**本文**:
今年1月5日マグロの初競り。
最高値は1本1400万円。
200キロの本マグロだ。
このマグロが獲れたのは…。
厳寒の津軽海峡で男たちは命をかける!狙うは海のダイヤモンド日本近海で獲れる本マグロは2つの暖流に乗って北上。
寒さが厳しさを増す冬津軽海峡へとやってきたマグロは荒海にもまれ極上の脂を身に纏う。
大間ではマグロの値段が跳ね上がる11月からが本格シーズン。
そんな大間の海に私たちが14年にわたり追い続ける漁師がいる。
かつて3年もマグロが釣れなかった悲運の漁師この冬息子の剛史さんがついに漁師になった!しかし…。
過酷な現実に直面する!そして父は…。
親父としてマグロ漁師の意地を見せる!荒れ狂う大間の海。
ここにも厳しい北の漁場に己の人生をかけた男がいる。
漁師歴は20年に及ぶが一本釣りは始めてまだ2年。
実はこの船もローンを組んで買ったばかり。
子供を育てるためにどうしてもマグロを釣って稼がなければならない。
良彦さん自身もマグロ漁師の父に育てられた。
その父とは…。
いつも妻の形見のスカーフを纏いマグロと闘った元気いいな。
チクショウ。
良吉さんもまた私たちが14年追い続けた一本釣り漁師だ。
大間の海でマグロを仕留めて子供たちを育ててきた。
良吉さんといえばモリ打ちの名人。
マグロの魚影が見えればもう獲ったも同然。
素早い身のこなしでとどめを刺す!迷いなく打ち込むモリは常に一撃でマグロの急所を射抜いていた。
だが良吉さんは4年前病に倒れ船を降りた。
その良吉さんの漁師魂は今息子の良彦さんが受け継いでいる。
良彦さんが使っているエサはマグロが一年を通して好むといわれるイカ。
船を操りながらマグロを探す。
海中のマグロを探す武器はソナーとは海中にいる魚を音波を利用して広範囲で探し出す装置だ。
時速100キロ近いスピードで泳ぐといわれるマグロだがソナーを使って位置をつかめば群れの先に回り込む事が出来る。
ソナーでマグロを探しながら船を走らせる。
すると…。
船の後方にマグロの反応が現れた。
良彦さんが動く。
生きたイカを1匹すくい上げ針をかけて海に流す。
マグロの群れに対し絶好のポジションにいる。
さあこい!しかし手応えがない。
良彦さんがエサを回収し始める。
その時だった。
一体どうしたのか?もしやマグロが…。
糸が一気に持っていかれる!なんとエサの回収中にマグロが食いついた!良彦さんとマグロの格闘が始まる。
頃合いを見て闘いの場を船の中央へと移す。
ずっしりとしたマグロの重みを手に感じる。
船を巧みに操りながら糸を手繰る。
親父が得意だったとどめのモリを用意する。
良彦さん懸命に糸を引くが…。
一転今度は糸を持っていかれる。
一進一退の攻防。
手応えからかなりの大物のようだ。

**記録された情報**:
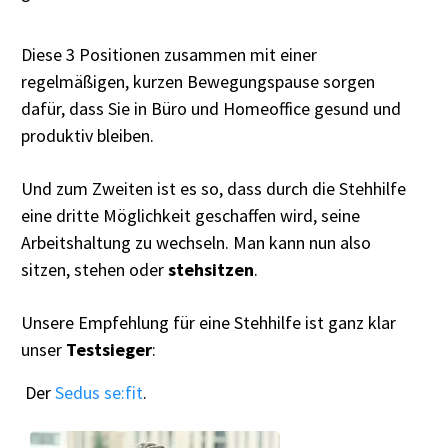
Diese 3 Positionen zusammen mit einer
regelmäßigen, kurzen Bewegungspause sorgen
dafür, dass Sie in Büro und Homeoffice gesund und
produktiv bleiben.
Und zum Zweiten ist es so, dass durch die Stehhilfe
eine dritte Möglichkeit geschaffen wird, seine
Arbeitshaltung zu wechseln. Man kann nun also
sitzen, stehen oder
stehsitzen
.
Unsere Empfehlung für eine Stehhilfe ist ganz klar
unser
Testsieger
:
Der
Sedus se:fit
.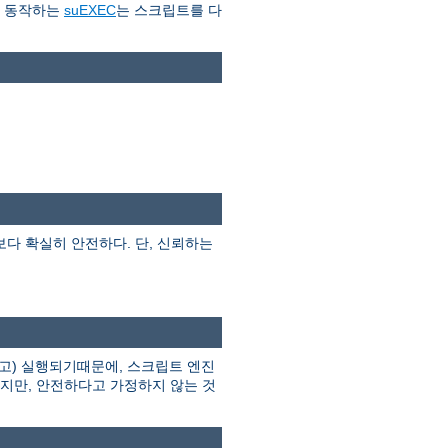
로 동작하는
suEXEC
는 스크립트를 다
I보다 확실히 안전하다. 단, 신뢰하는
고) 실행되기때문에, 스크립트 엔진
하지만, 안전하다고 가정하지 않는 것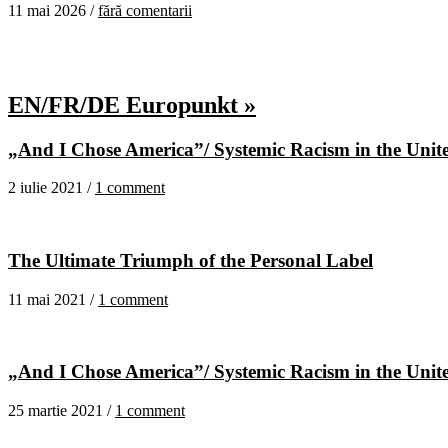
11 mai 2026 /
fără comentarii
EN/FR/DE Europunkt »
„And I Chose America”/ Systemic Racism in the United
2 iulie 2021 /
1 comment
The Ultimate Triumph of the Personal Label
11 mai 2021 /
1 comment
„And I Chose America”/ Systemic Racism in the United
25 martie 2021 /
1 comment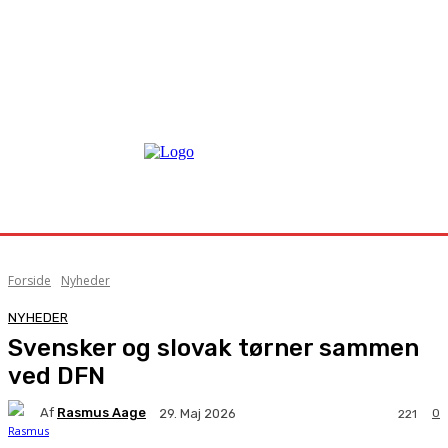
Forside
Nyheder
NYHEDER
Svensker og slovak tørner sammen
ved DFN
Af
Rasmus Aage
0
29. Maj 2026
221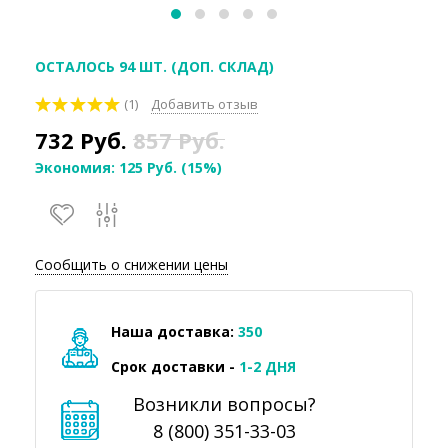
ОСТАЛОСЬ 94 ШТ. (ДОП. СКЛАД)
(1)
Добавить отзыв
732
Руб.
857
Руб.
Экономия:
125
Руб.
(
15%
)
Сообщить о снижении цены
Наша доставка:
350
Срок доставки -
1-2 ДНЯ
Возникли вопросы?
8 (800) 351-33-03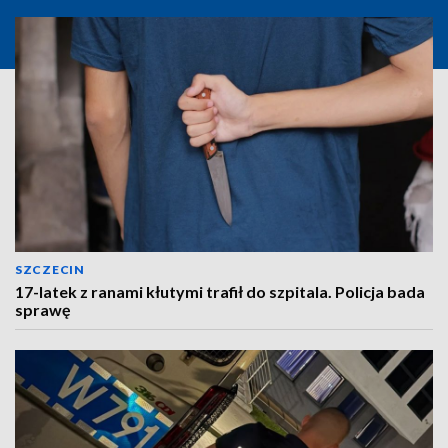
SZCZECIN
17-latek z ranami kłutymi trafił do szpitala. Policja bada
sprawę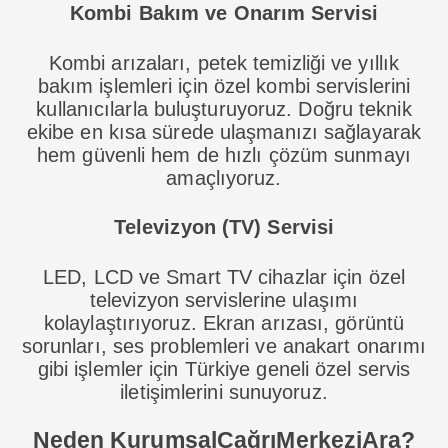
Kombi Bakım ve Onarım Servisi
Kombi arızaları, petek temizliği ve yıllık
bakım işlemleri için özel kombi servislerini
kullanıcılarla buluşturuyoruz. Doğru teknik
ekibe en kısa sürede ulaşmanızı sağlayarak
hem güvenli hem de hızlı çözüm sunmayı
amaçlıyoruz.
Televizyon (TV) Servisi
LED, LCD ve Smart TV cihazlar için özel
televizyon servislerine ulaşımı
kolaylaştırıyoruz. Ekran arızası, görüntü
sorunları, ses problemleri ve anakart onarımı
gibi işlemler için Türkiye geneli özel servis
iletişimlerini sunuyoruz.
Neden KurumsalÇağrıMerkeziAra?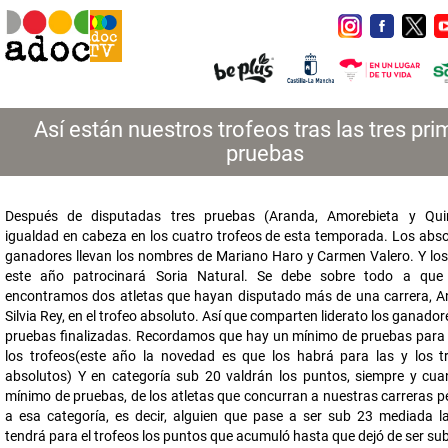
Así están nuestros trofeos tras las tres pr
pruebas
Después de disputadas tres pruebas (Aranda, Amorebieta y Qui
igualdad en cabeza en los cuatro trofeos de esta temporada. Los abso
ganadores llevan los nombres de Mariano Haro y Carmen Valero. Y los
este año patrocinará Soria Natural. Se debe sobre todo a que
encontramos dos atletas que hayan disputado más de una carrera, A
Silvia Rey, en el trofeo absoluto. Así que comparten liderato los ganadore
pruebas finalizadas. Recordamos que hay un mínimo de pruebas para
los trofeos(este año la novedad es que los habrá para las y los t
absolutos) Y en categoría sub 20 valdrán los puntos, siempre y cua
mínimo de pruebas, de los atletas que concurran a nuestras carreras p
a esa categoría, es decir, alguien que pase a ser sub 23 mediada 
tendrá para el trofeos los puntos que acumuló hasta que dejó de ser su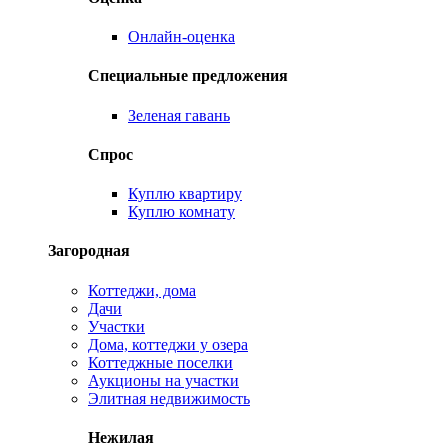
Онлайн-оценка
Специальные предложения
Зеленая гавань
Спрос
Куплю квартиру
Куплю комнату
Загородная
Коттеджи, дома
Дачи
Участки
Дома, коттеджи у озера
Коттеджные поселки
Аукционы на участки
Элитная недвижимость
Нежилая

**課題の詳細**:
大間のマグロ漁についての本文をもとに、次の問いに答えてください。
(a) 今年1月5日の初競りで最高値がついたマグロは、何キロの本マグロでしたか。
(b) 大間でマグロ漁の本格シーズンになるのは何月からですか。
(c) 良彦さんが使っているエサは何ですか。

**解答**:
(a) 200キロの本マグロでした。
(b) 11月からです。
(c) イカです。